#### Action item:
Output every line of the listing below verbatim, preserving the original order and line breaks.

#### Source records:

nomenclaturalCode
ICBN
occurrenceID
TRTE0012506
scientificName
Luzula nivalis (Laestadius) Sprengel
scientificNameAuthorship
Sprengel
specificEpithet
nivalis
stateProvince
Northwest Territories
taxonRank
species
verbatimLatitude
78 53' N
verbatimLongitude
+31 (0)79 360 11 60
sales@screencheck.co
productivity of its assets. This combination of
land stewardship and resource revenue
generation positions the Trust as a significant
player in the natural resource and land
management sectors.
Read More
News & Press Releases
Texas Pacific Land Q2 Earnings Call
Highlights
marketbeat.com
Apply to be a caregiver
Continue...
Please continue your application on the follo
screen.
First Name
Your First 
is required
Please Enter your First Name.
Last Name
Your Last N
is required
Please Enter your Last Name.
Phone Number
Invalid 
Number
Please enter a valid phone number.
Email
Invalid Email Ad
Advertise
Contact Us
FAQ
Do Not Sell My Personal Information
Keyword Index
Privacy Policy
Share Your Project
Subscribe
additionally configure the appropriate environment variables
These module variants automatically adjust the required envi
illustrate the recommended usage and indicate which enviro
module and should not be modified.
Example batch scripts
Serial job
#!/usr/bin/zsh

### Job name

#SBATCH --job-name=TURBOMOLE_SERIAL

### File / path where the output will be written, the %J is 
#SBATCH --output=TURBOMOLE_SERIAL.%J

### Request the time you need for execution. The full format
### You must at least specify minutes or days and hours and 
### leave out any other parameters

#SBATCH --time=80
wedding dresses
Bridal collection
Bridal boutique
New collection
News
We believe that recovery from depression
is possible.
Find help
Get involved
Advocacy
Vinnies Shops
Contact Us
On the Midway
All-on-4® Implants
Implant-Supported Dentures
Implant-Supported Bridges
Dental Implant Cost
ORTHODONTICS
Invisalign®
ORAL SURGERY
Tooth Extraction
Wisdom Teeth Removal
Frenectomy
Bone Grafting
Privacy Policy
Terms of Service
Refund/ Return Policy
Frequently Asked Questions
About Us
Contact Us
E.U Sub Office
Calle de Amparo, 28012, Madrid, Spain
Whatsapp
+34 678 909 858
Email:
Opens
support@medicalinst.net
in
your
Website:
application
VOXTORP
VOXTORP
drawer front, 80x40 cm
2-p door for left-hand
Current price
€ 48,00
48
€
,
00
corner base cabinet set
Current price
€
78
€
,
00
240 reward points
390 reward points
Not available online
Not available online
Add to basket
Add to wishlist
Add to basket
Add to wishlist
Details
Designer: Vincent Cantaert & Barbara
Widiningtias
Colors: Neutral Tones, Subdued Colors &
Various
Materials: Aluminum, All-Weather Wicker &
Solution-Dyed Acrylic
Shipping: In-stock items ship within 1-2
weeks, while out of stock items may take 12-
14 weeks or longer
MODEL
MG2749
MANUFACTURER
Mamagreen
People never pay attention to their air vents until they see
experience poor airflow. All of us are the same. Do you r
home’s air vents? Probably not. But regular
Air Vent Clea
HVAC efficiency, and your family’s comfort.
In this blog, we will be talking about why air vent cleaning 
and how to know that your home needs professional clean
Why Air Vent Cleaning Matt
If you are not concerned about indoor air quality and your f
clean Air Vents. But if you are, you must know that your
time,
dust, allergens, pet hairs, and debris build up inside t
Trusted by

#### Answer to this exercise:
nomenclaturalCode
ICBN
occurrenceID
TRTE0012506
scientificName
Luzula nivalis (Laestadius) Sprengel
scientificNameAuthorship
Sprengel
specificEpithet
nivalis
stateProvince
Northwest Territories
taxonRank
species
verbatimLatitude
78 53' N
verbatimLongitude
+31 (0)79 360 11 60
sales@screencheck.co
productivity of its assets. This combination of
land stewardship and resource revenue
generation positions the Trust as a significant
player in the natural resource and land
management sectors.
Read More
News & Press Releases
Texas Pacific Land Q2 Earnings Call
Highlights
marketbeat.com
Apply to be a caregiver
Continue...
Please continue your application on the follo
screen.
First Name
Your First 
is required
Please Enter your First Name.
Last Name
Your Last N
is required
Please Enter your Last Name.
Phone Number
Invalid 
Number
Please enter a valid phone number.
Email
Invalid Email Ad
Advertise
Contact Us
FAQ
Do Not Sell My Personal Information
Keyword Index
Privacy Policy
Share Your Project
Subscribe
additionally configure the appropriate environment variables
These module variants automatically adjust the required envi
illustrate the recommended usage and indicate which enviro
module and should not be modified.
Example batch scripts
Serial job
#!/usr/bin/zsh

### Job name

#SBATCH --job-name=TURBOMOLE_SERIAL

### File / path where the output will be written, the %J is 
#SBATCH --output=TURBOMOLE_SERIAL.%J

### Request the time you need for execution. The full format
### You must at least specify minutes or days and hours and 
### leave out any other parameters

#SBATCH --time=80
wedding dresses
Bridal collection
Bridal boutique
New collection
News
We believe that recovery from depression
is possible.
Find help
Get involved
Advocacy
Vinnies Shops
Contact Us
On the Midway
All-on-4® Implants
Implant-Supported Dentures
Implant-Supported Bridges
Dental Implant Cost
ORTHODONTICS
Invisalign®
ORAL SURGERY
Tooth Extraction
Wisdom Teeth Removal
Frenectomy
Bone Grafting
Privacy Policy
Terms of Service
Refund/ Return Policy
Frequently Asked Questions
About Us
Contact Us
E.U Sub Office
Calle de Amparo, 28012, Madrid, Spain
Whatsapp
+34 678 909 858
Email:
Opens
support@medicalinst.net
in
your
Website:
application
VOXTORP
VOXTORP
drawer front, 80x40 cm
2-p door for left-hand
Current price
€ 48,00
48
€
,
00
corner base cabinet set
Current price
€
78
€
,
00
240 reward points
390 reward points
Not available online
Not available online
Add to basket
Add to wishlist
Add to basket
Add to wishlist
Details
Designer: Vincent Cantaert & Barbara
Widiningtias
Colors: Neutral Tones, Subdued Colors &
Various
Materials: Aluminum, All-Weather Wicker &
Solution-Dyed Acrylic
Shipping: In-stock items ship within 1-2
weeks, while out of stock items may take 12-
14 weeks or longer
MODEL
MG2749
MANUFACTURER
Mamagreen
People never pay attention to their air vents until they see
experience poor airflow. All of us are the same. Do you r
home’s air vents? Probably not. But regular
Air Vent Clea
HVAC efficiency, and your family’s comfort.
In this blog, we will be talking about why air vent cleaning 
and how to know that your home needs professional clean
Why Air Vent Cleaning Matt
If you are not concerned about indoor air quality and your f
clean Air Vents. But if you are, you must know that your
time,
dust, allergens, pet hairs, and debris build up inside t
Trusted by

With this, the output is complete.